At the close of “Home Again” (For All Mankind, S1E6), NASA engineer Margo Madison gifts the precocious daughter of a NASA janitor, Aleida Rosales, with a slide rule. It’s a personal moment that highlights the awe I feel for the engineers who sent men into space and to the moon using 350-year-old technology.
Those NASA engineers (and astronauts) joined a distinguished group of inventors such as Sir Isaac Newton, James Watts, Thomas Jefferson and Albert Einstein. All used slide rules, a tool integral to “nearly every invention, every design of a historic structure and in every significant scientific development for nearly 350 years.”
Slide rules, analog computing devices, made complex math easier to compute. They may have basic arithmetic operations (addition, subtraction, multiplication, and division) or they might have scales for logarithms, square and cube roots, exponents or trigonometric functions. Align the slide to make your computation.
Slide rules were the principal technology for making mathematical calculations from the late 1800s to until 1972. Electricians, engineers, navigators, scientists and math students used them regularly.
According to Larry Mullins, a NASA aerospace engineer, there were rooms were full of human calculators in the 1960s space era. It might take three months to calculate a launch trajectory. Today a (digital) computer can calculate that trajectory in a blink.
An early 17th century technology
But first, the log scale. 1614.
Scottish mathematician and astronomer John Napier is credited with discovering the logarithm, “which allows transforming complicated multiplications and divisions into simple additions and subtractions.” He published A Description of the Wonderful Table of Logarithms in 1614, setting the stage for the analog computer known as the slide rule.
In about 1622, William Oughtred invented the slide rule “in its present form.” The Anglican minister used it for multiplication and division. Newton used three parallel logarithmic scales in 1675 to solve cubic equations.
The slide rule was instrumental in the work Watts did to design the steam engine in the late 18th century. Slide rules crossed the Atlantic to the United States in the early 19th century.
The slide rule’s importance to the Industrial Revolution, and the impact of the Industrial Revolution upon the slide rule, are demonstrated by the proliferation of designs. From 1625 to 1800, the first 175 years after its invention, a total of 40 slide rule types, including circular and spiral designs, are recorded. The next 100 years, from 1800 to 1899, saw the creation of 250 slide rule types and manufacturers. Over 90 designs are recorded in the first 10 years of the 20th century.

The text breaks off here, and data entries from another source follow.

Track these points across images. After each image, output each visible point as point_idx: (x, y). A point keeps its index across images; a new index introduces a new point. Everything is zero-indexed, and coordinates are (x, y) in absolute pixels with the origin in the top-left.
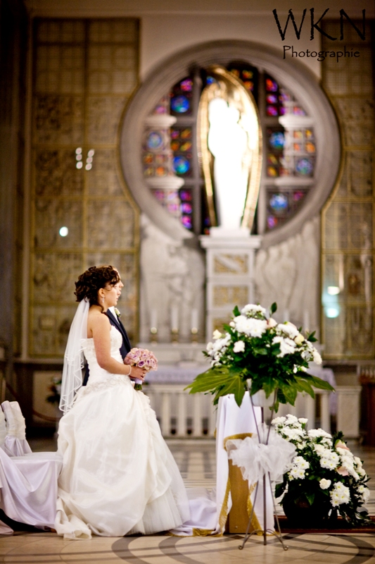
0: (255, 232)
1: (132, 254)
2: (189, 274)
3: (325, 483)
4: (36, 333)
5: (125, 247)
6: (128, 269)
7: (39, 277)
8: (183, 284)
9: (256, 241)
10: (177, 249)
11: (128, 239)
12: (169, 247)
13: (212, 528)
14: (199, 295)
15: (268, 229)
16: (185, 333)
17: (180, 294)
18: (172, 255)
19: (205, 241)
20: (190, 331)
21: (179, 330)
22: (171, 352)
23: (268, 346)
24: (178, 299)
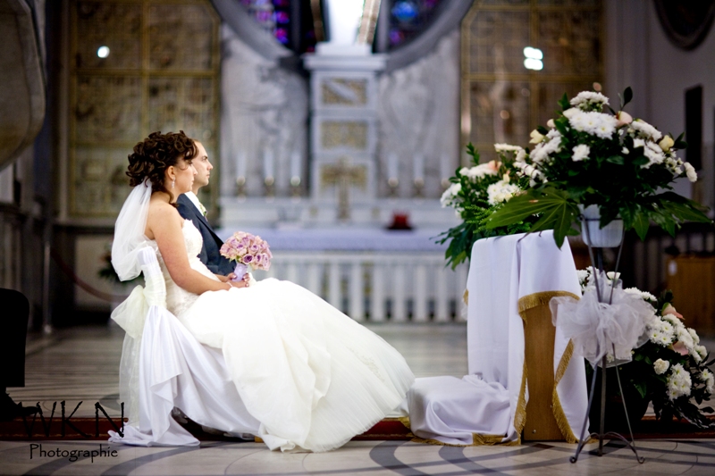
0: (375, 49)
1: (207, 78)
2: (286, 106)
3: (661, 365)
4: (78, 184)
5: (199, 69)
6: (204, 98)
7: (83, 108)
8: (279, 119)
9: (378, 62)
10: (271, 71)
11: (203, 57)
12: (260, 68)
13: (502, 432)
14: (301, 133)
15: (391, 47)
16: (282, 184)
17: (275, 132)
18: (264, 79)
19: (311, 61)
20: (289, 180)
21: (275, 180)
22: (264, 211)
23: (626, 151)
24: (272, 139)
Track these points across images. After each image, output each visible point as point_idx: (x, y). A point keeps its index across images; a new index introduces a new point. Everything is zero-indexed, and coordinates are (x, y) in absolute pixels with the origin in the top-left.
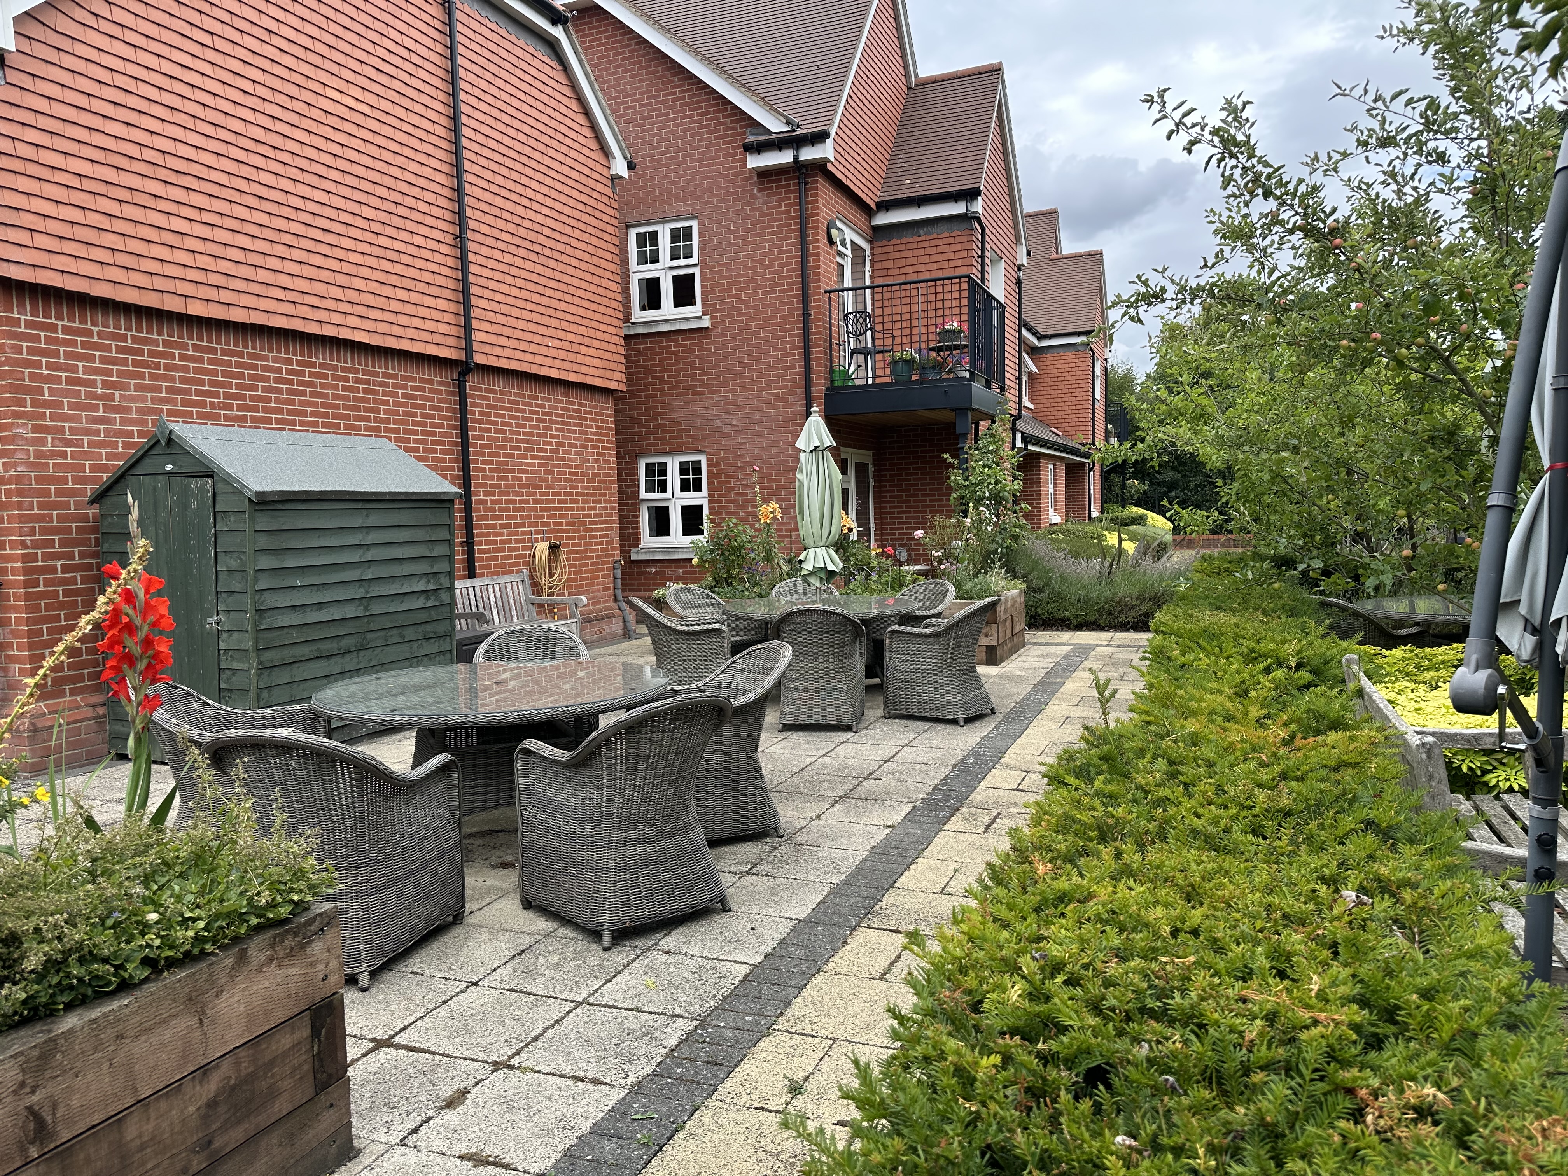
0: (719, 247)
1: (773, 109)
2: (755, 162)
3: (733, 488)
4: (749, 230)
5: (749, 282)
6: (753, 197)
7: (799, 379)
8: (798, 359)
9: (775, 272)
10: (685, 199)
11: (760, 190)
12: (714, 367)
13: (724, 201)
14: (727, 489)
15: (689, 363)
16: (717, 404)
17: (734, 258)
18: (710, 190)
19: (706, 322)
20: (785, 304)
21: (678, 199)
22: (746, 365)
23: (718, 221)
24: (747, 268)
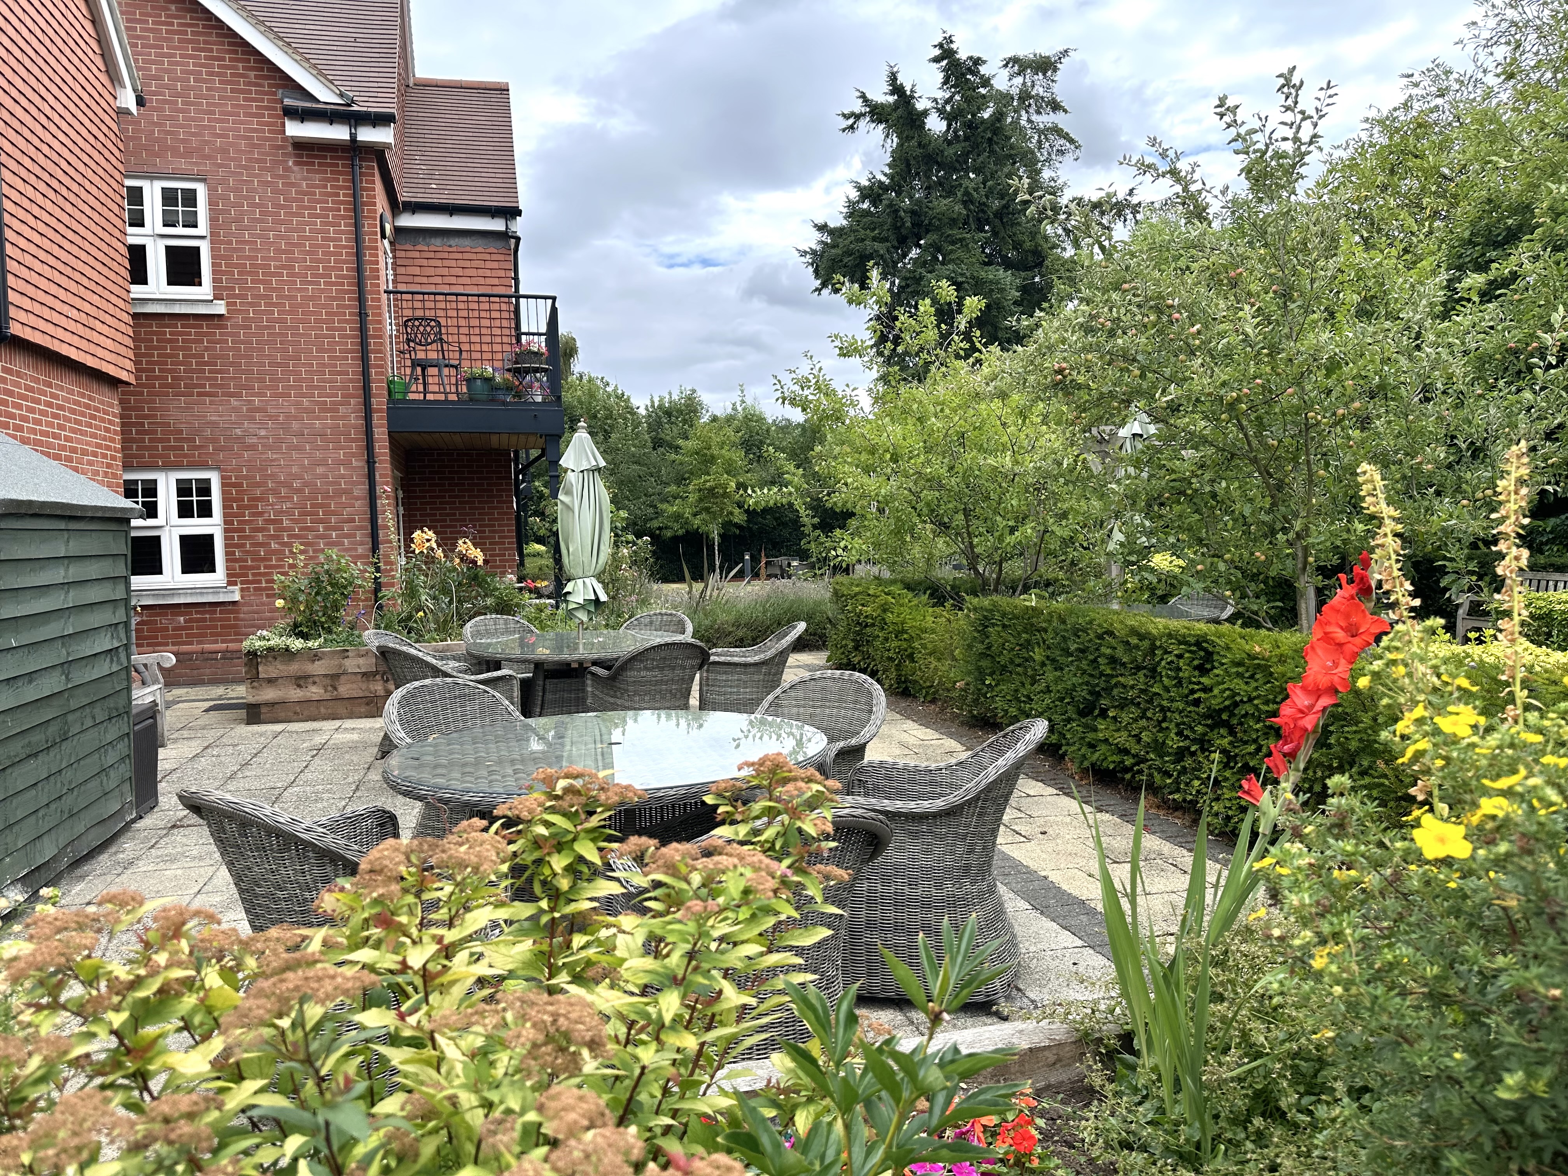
0: (238, 220)
1: (320, 74)
2: (295, 129)
3: (261, 514)
4: (282, 207)
5: (283, 267)
6: (287, 169)
7: (354, 386)
8: (352, 365)
9: (319, 261)
10: (188, 154)
11: (296, 163)
12: (232, 364)
13: (245, 167)
14: (252, 514)
15: (194, 356)
16: (235, 410)
17: (259, 236)
18: (224, 151)
19: (220, 308)
20: (334, 299)
21: (176, 153)
22: (279, 365)
23: (236, 190)
24: (278, 251)
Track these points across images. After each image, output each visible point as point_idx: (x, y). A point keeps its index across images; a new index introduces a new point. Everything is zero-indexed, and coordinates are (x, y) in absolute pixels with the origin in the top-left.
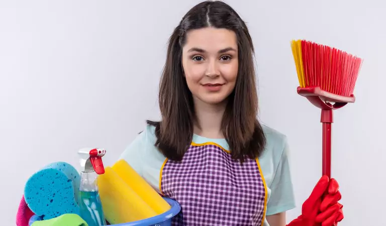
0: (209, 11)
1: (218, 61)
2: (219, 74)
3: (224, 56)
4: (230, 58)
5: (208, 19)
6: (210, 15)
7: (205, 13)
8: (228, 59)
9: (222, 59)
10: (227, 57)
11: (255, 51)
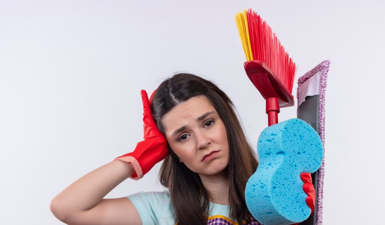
0: (171, 89)
1: (202, 129)
2: (209, 141)
3: (206, 122)
4: (214, 121)
5: (173, 97)
6: (173, 92)
7: (168, 92)
8: (212, 123)
9: (206, 126)
10: (210, 122)
11: (234, 103)
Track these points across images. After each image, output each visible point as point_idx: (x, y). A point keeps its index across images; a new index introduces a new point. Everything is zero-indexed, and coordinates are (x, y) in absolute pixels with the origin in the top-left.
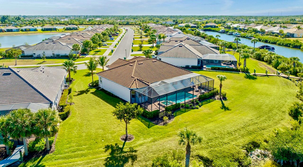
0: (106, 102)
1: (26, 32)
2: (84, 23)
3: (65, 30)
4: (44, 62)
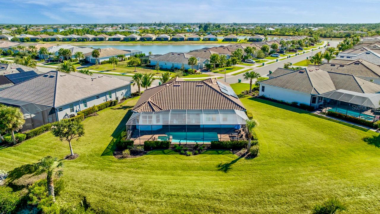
0: (122, 120)
1: (204, 41)
2: (287, 34)
3: (248, 41)
4: (157, 73)
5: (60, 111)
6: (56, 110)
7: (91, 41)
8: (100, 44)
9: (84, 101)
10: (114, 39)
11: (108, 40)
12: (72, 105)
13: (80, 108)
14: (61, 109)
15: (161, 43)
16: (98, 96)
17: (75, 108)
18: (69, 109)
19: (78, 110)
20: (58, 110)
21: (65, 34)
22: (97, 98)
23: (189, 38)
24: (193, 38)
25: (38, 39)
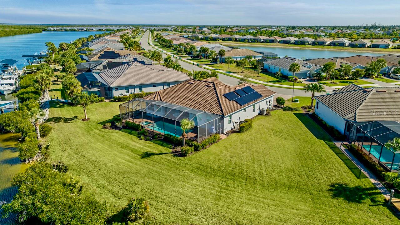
5: (115, 90)
6: (112, 89)
7: (262, 42)
8: (268, 46)
9: (140, 87)
10: (285, 42)
11: (279, 43)
12: (128, 87)
13: (135, 91)
14: (117, 89)
15: (333, 48)
16: (156, 85)
17: (130, 90)
18: (125, 91)
19: (132, 93)
20: (114, 89)
21: (254, 35)
22: (154, 87)
23: (373, 45)
24: (379, 45)
25: (218, 38)
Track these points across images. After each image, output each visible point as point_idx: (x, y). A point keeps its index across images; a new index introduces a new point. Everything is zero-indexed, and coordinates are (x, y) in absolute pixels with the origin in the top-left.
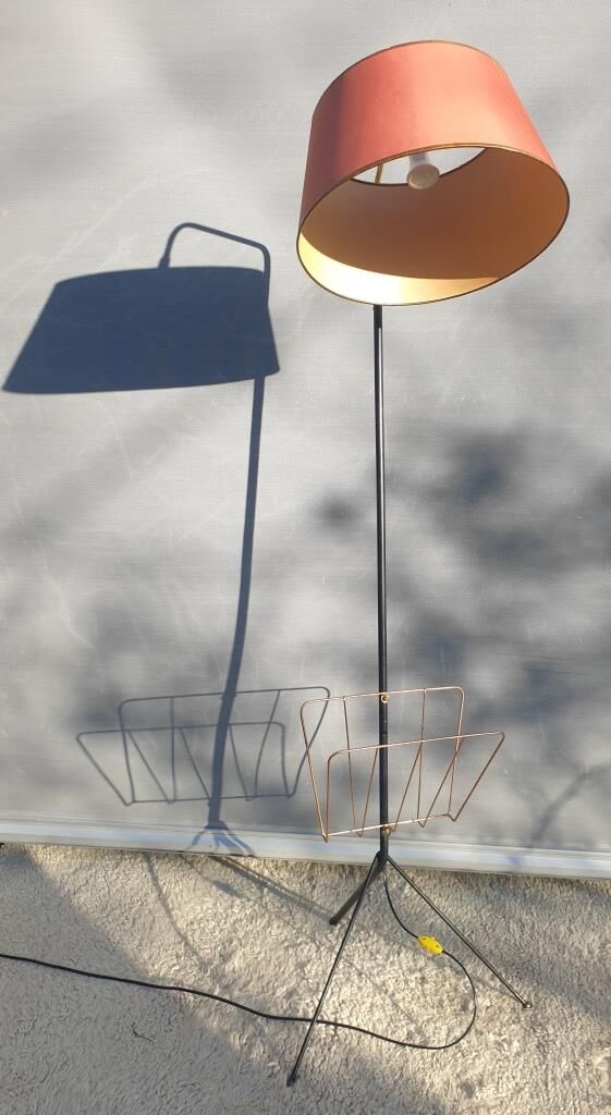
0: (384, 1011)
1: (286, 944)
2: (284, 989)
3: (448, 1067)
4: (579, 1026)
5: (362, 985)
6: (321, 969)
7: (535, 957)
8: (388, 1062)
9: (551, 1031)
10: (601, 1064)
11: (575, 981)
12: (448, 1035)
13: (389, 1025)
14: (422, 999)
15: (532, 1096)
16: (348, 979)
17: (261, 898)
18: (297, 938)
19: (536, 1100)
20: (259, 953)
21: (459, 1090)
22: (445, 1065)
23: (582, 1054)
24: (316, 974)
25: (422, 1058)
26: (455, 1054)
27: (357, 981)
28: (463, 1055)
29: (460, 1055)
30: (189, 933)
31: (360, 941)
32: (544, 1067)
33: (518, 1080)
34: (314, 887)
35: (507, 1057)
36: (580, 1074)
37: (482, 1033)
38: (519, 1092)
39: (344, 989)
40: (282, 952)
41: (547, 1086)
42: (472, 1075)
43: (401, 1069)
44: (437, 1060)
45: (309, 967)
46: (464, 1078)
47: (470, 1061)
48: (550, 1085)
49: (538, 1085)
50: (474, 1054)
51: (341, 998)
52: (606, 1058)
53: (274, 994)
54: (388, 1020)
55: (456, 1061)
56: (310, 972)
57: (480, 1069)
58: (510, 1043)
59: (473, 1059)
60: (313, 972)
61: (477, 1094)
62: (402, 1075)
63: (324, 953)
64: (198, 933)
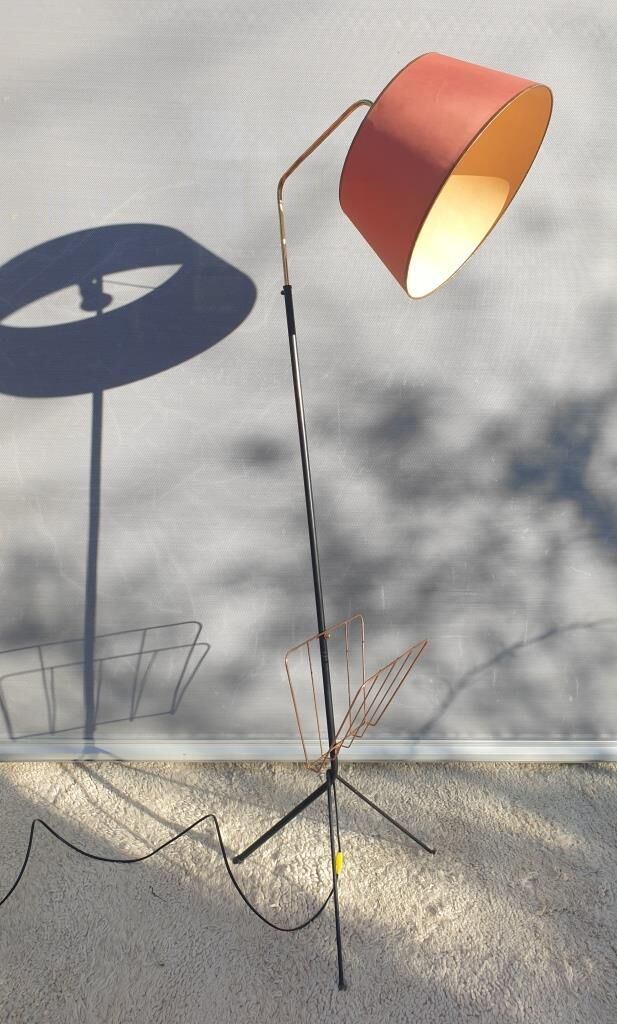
0: (354, 861)
1: (261, 819)
2: (269, 852)
3: (414, 897)
4: (506, 860)
7: (463, 814)
9: (486, 865)
10: (527, 884)
11: (497, 829)
12: (408, 874)
13: (360, 871)
14: (382, 851)
15: (480, 910)
16: (319, 841)
17: (231, 784)
18: (270, 814)
19: (484, 912)
20: (240, 827)
21: (425, 911)
22: (411, 895)
23: (512, 878)
24: (292, 839)
25: (392, 892)
26: (417, 887)
28: (422, 886)
29: (420, 887)
30: (176, 816)
31: (322, 812)
32: (486, 890)
33: (468, 900)
34: (274, 773)
35: (457, 886)
36: (514, 892)
37: (434, 871)
38: (470, 908)
39: (318, 848)
40: (259, 825)
41: (490, 902)
42: (433, 900)
43: (378, 900)
44: (404, 892)
46: (427, 903)
47: (429, 891)
48: (493, 901)
49: (483, 902)
50: (431, 885)
51: (318, 855)
52: (530, 880)
53: (261, 856)
54: (359, 868)
55: (419, 891)
56: (287, 837)
57: (438, 895)
58: (457, 877)
59: (432, 889)
60: (289, 838)
61: (440, 913)
62: (379, 906)
64: (183, 815)
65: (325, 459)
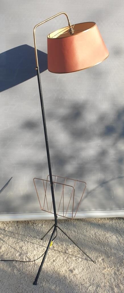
1: (15, 243)
2: (18, 254)
3: (65, 267)
4: (94, 253)
5: (38, 250)
6: (26, 248)
7: (80, 238)
8: (50, 268)
10: (101, 261)
11: (91, 243)
12: (63, 259)
13: (48, 259)
14: (54, 252)
15: (87, 270)
18: (18, 241)
19: (88, 271)
20: (8, 246)
21: (69, 271)
22: (64, 266)
23: (96, 259)
24: (26, 249)
25: (58, 266)
26: (66, 263)
27: (37, 249)
29: (67, 263)
31: (35, 240)
32: (88, 263)
33: (83, 267)
34: (19, 227)
35: (79, 262)
36: (97, 264)
37: (71, 258)
38: (83, 270)
39: (34, 252)
40: (14, 245)
41: (89, 267)
42: (71, 268)
43: (54, 269)
44: (62, 265)
45: (23, 247)
46: (70, 269)
47: (70, 265)
48: (90, 267)
49: (87, 268)
50: (71, 263)
51: (34, 254)
52: (102, 259)
53: (16, 255)
55: (67, 265)
56: (24, 249)
57: (73, 266)
58: (79, 259)
59: (71, 264)
60: (25, 249)
61: (74, 272)
62: (54, 270)
63: (26, 244)
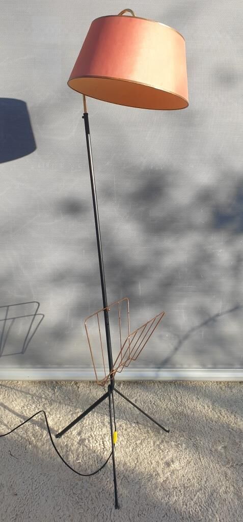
0: (124, 437)
1: (71, 413)
2: (76, 431)
4: (209, 436)
7: (185, 410)
8: (130, 457)
9: (198, 439)
10: (221, 449)
11: (204, 419)
12: (154, 444)
13: (127, 442)
14: (139, 430)
15: (195, 464)
16: (104, 425)
17: (54, 394)
18: (76, 410)
19: (197, 465)
20: (60, 417)
21: (164, 465)
22: (156, 456)
23: (213, 446)
24: (89, 424)
25: (145, 454)
26: (159, 451)
28: (162, 451)
29: (161, 451)
30: (24, 411)
31: (106, 409)
32: (198, 453)
33: (188, 459)
34: (78, 387)
35: (181, 451)
36: (213, 454)
37: (168, 442)
38: (189, 463)
39: (104, 429)
40: (70, 416)
41: (200, 460)
42: (168, 458)
43: (137, 459)
44: (152, 454)
47: (166, 453)
48: (202, 459)
49: (196, 460)
50: (167, 450)
51: (103, 433)
52: (222, 447)
53: (72, 434)
54: (126, 440)
55: (160, 453)
56: (86, 423)
57: (171, 456)
58: (182, 445)
60: (87, 423)
61: (172, 466)
62: (138, 461)
64: (28, 411)
65: (107, 211)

World War II spurred development of large scale computers. In the December 1951 of Fortune, IBM ran this ad for the IBM 604 Electronic Calculating Punch which it developed in 1948: the machine was like adding 150 engineers with slide rules!

Enter the electronic calculator
In 1972, Hewlett-Packard challenged the slide rule when it introduced the HP-35.
When an engineer or a scientist needs a quick answer to a problem that requires multiplication, division, or transcendental functions, he usually reaches for his ever-present slide rule. Before long, however, that faithful ‘slip stick’ may find itself retired. There’s now an electronic pocket calculator that produces those answers more easily, more quickly, and much more accurately.
It was the “world’s first scientific pocket calculator.” Unlike other personal calculators of the time, it could perform trigonometric and exponential functions. It was also costly at $395 ($2,775 in 2022 dollars). But it brought the slide rule era to an end.
Keuffel & Esser (K&E) Corp. produced its last slide rule, which it presented to the Smithsonian, on 11 July 1976.